▶ [TASK]
The line containing "pouf: none [956,1015,1139,1234]" marks the end, so write out exactly every line from the top of the entries below through that one.
# # # # #
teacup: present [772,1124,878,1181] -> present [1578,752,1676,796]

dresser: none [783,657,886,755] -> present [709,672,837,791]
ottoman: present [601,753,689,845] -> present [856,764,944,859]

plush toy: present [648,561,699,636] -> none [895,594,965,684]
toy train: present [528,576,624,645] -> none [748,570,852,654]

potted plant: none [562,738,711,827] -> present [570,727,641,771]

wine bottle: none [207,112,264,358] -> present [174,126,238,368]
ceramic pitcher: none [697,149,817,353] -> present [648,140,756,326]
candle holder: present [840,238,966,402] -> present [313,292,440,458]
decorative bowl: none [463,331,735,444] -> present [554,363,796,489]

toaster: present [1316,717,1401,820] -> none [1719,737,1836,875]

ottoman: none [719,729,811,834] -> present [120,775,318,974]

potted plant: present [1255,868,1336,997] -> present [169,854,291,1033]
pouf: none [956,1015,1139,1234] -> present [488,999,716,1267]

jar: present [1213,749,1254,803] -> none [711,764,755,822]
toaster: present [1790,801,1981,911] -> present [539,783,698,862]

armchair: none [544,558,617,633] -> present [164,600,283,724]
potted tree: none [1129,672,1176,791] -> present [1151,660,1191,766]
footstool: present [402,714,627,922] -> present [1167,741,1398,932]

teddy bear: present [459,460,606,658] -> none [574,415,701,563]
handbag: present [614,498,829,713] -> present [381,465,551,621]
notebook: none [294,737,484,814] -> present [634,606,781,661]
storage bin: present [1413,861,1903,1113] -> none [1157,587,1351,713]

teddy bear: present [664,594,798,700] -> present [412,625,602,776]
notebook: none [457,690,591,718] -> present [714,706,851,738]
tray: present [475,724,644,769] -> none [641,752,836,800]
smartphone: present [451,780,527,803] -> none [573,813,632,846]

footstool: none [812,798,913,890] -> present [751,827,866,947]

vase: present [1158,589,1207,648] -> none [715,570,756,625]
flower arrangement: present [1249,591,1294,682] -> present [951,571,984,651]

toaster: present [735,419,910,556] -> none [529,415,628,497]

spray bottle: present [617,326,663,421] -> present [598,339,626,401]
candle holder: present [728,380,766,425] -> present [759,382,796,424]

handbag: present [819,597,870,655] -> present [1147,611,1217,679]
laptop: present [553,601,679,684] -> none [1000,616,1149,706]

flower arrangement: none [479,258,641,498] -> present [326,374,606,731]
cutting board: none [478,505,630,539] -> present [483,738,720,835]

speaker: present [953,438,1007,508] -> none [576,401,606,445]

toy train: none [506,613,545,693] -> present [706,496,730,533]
# # # # #
▶ [EXPECTED OUTPUT]
teacup: present [772,1124,878,1181] -> present [1578,752,1676,796]

dresser: none [783,657,886,755] -> present [709,672,837,791]
ottoman: present [601,753,689,845] -> present [856,764,944,859]

plush toy: present [648,561,699,636] -> none [895,594,965,684]
toy train: present [528,576,624,645] -> none [748,570,852,654]

potted plant: none [562,738,711,827] -> present [570,727,641,771]

wine bottle: none [207,112,264,358] -> present [174,126,238,368]
ceramic pitcher: none [697,149,817,353] -> present [648,140,756,326]
candle holder: present [840,238,966,402] -> present [313,292,440,458]
decorative bowl: none [463,331,735,444] -> present [554,363,796,489]

toaster: present [1316,717,1401,820] -> none [1719,737,1836,875]

ottoman: none [719,729,811,834] -> present [120,775,318,974]

potted plant: present [1255,868,1336,997] -> present [169,854,291,1033]
pouf: none [956,1015,1139,1234] -> present [488,999,716,1267]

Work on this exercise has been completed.